‘Ferocious’ Blizzard Hammers Blackfeet Reservation

State of emergency declared on Blackfeet Reservation, shelter opened in Browning

By Justin Franz
Blizzard conditions on the Blackfeet Reservation. Courtesy Image

Relentless snow and wind has closed nearly every highway on the Blackfeet Indian Reservation, and search and rescue teams have to use snowmobiles to deliver essentials to those who live in the reservation’s remote corners.

Blackfeet Tribal Business Council Chairman Harry Barnes said snow and wind have hammered the reservation for more than a week, forcing the tribal government to declare a state of emergency. Earlier this week, an incident command post was established in Browning to help organize search and rescue teams and distribute food, blankets and firewood to those who can’t leave their homes.

Some parts of the reservation have received nearly six feet of snow since Feb. 1.

“I don’t think any of this is going to melt until July,” Barnes said.

Robert DesRosier, the incident team commander, said usually after a big storm a thin layer of ice will form on the snow, preventing it from blowing around.
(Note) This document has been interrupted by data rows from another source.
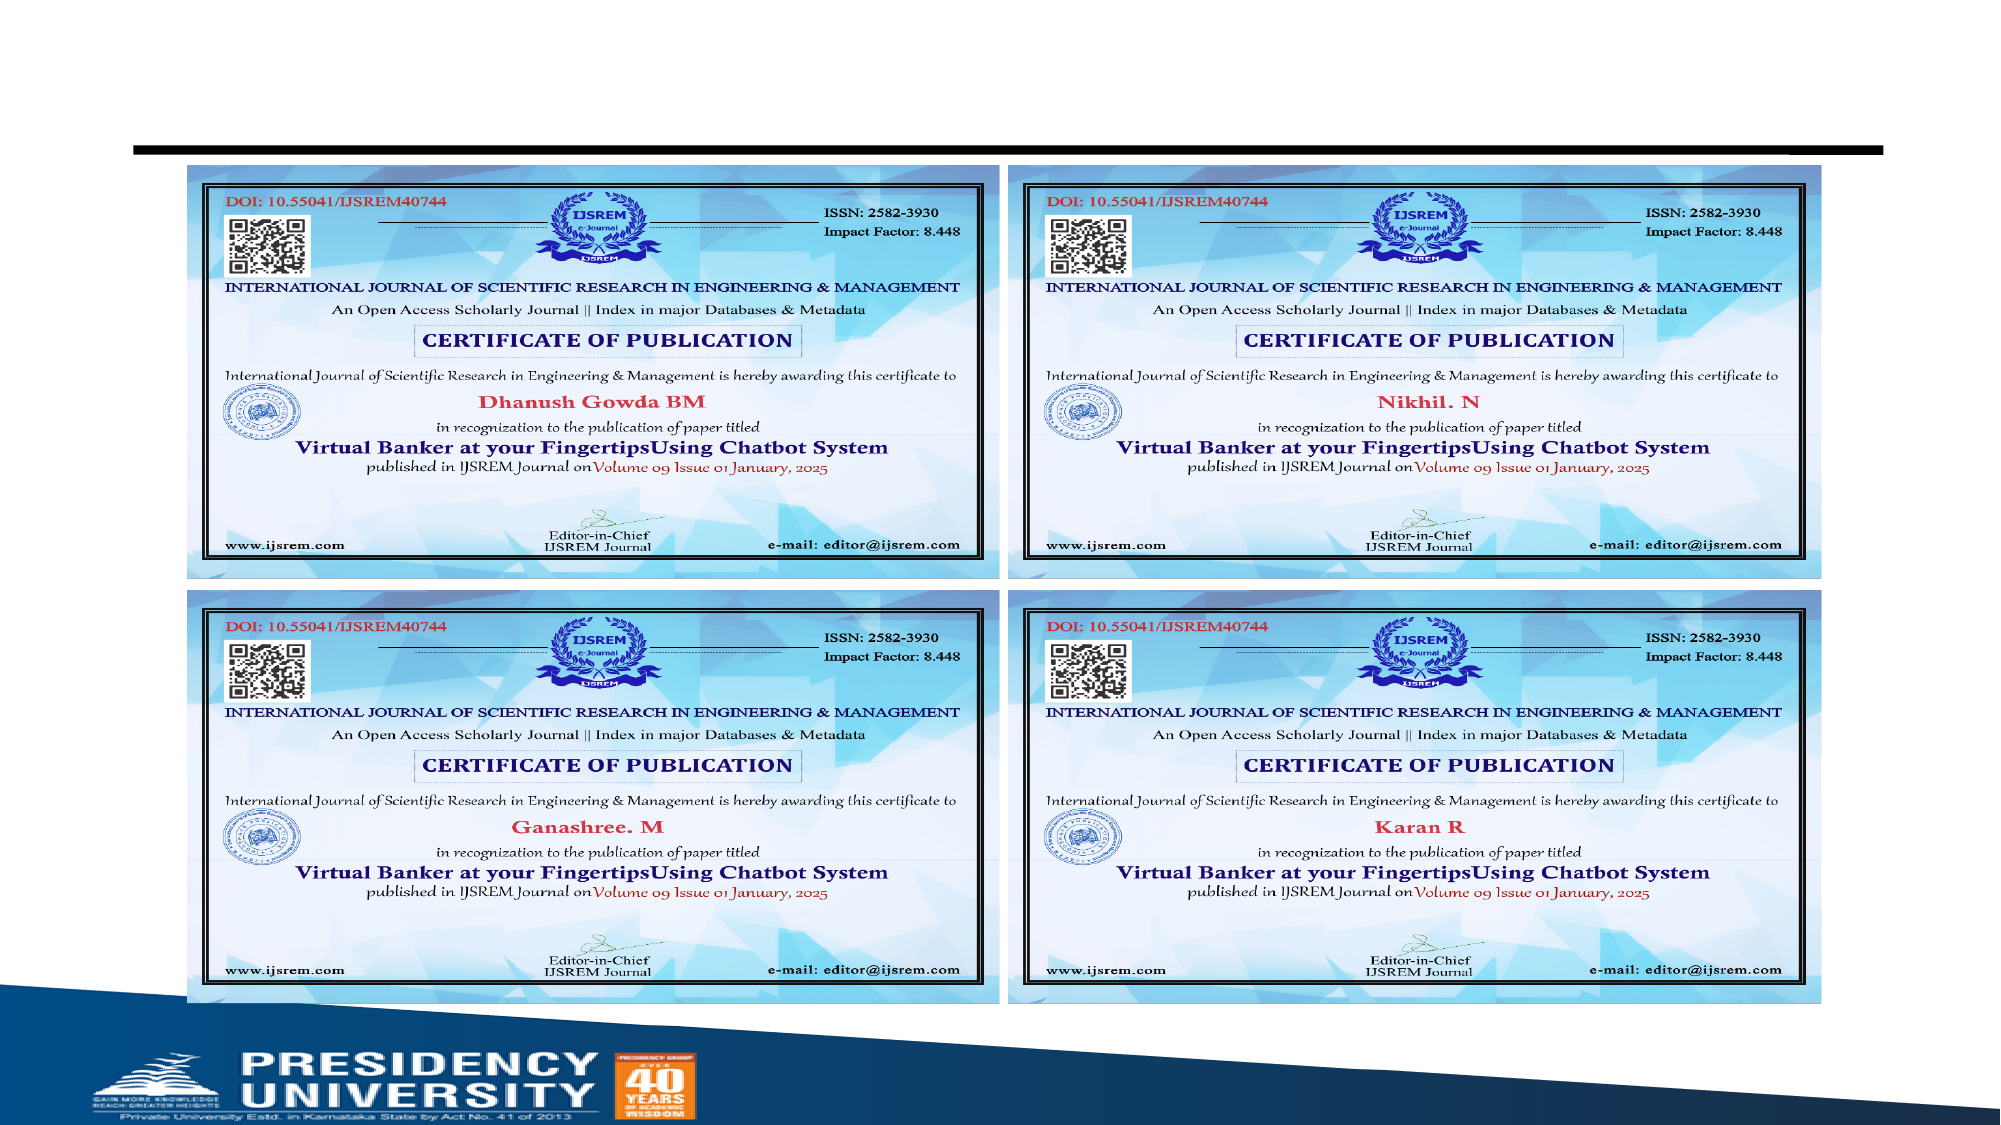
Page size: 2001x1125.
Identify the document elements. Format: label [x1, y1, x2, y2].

picture [1007, 165, 1822, 579]
picture [186, 165, 1001, 579]
picture [0, 590, 2000, 1125]
list [186, 590, 1001, 1004]
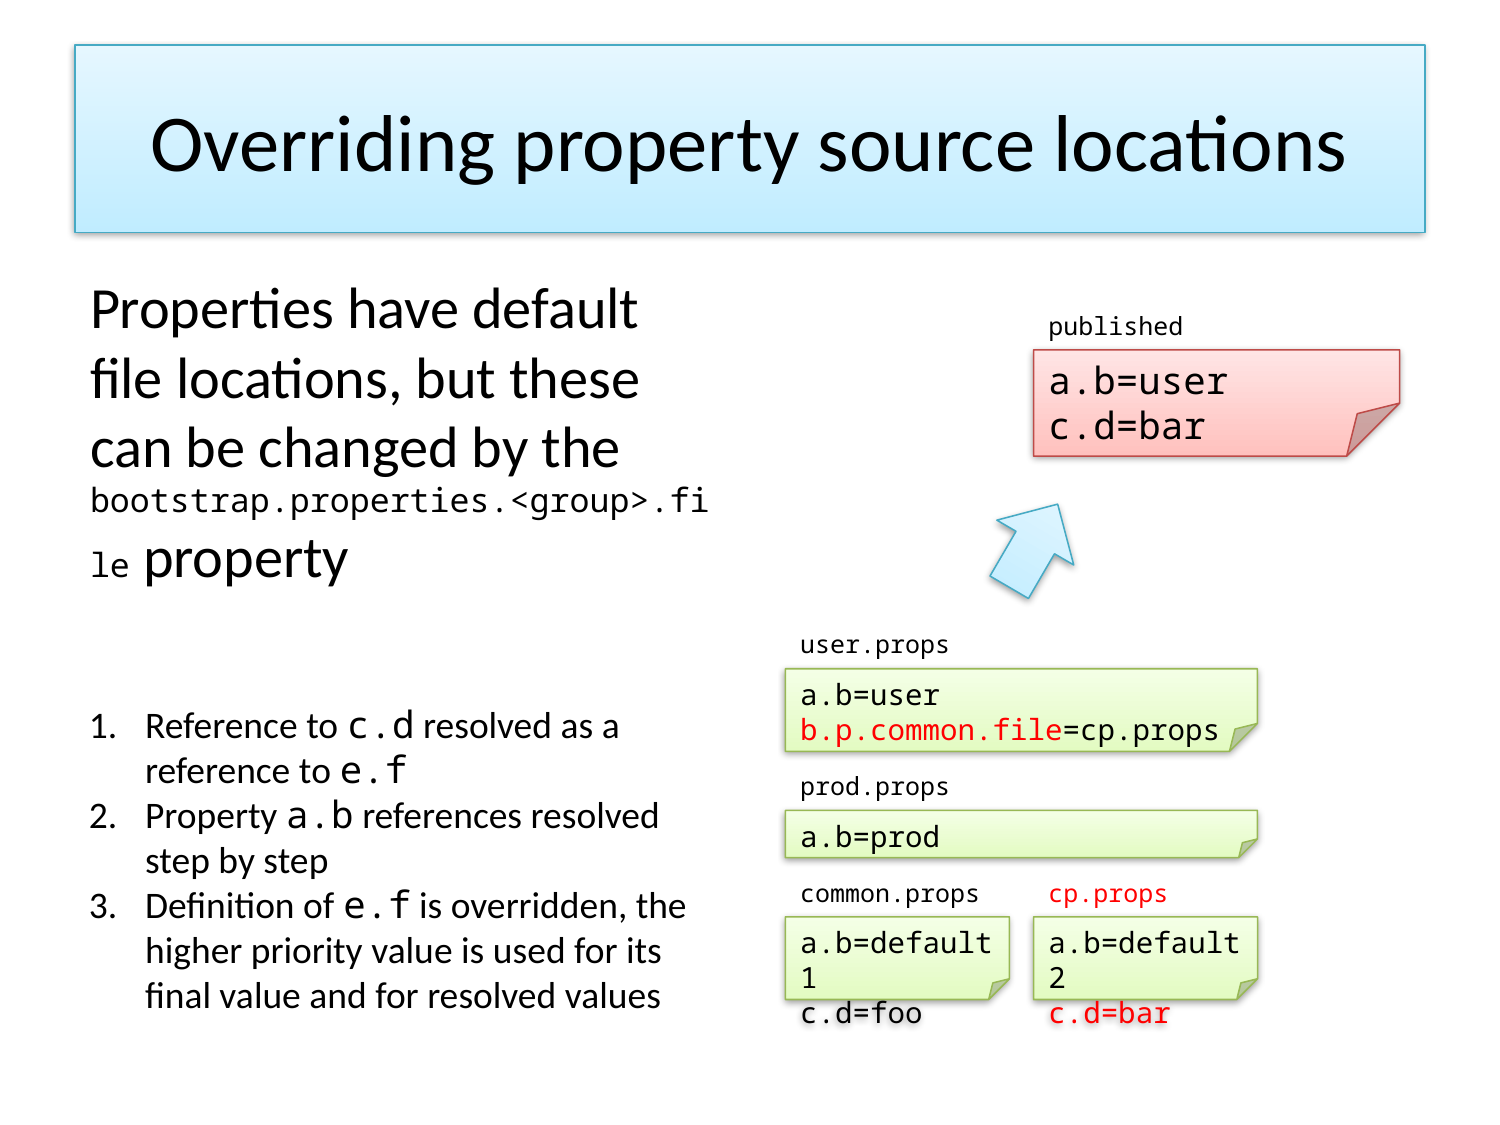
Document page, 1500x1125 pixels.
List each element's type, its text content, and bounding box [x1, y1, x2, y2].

text_box [989, 503, 1075, 600]
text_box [1033, 869, 1258, 1000]
title Overriding property source locations [74, 44, 1426, 233]
text_box Reference to c.d resolved as a reference to e.f Property a.b references resolved step by step Definition of e.f is overridden, the higher priority value is used for its final value and for resolved values [74, 693, 738, 1024]
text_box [1033, 302, 1400, 457]
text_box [785, 762, 1258, 858]
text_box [785, 869, 1010, 1000]
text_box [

But because of the extreme cold temperatures of the last few weeks, that crust has never formed and the snow never stops blowing around. He said roads are packed with snow almost as soon as they are plowed. The windblown snow also creates nearly impossible driving conditions.

The National Weather Service in Great Falls issued a blizzard warning for the Blackfeet Indian Reservation through Saturday morning. Wind gusts up to 75 miles per hour were expected to hit the area overnight.

DesRosier said at least four search and rescue teams were working out of the incident command post in Browning. On Friday afternoon, they were trying to rescue people who got their cars stuck near Heart Butte.

The United Methodist Church and the Red Cross have opened up a shelter in Browning.

Travel on area highways has become so unpredictable that officials decided to have additional supplies from the Flathead Valley sent aboard Amtrak instead of via automobile.

“We’re doing everything we can to help people,” Barnes said.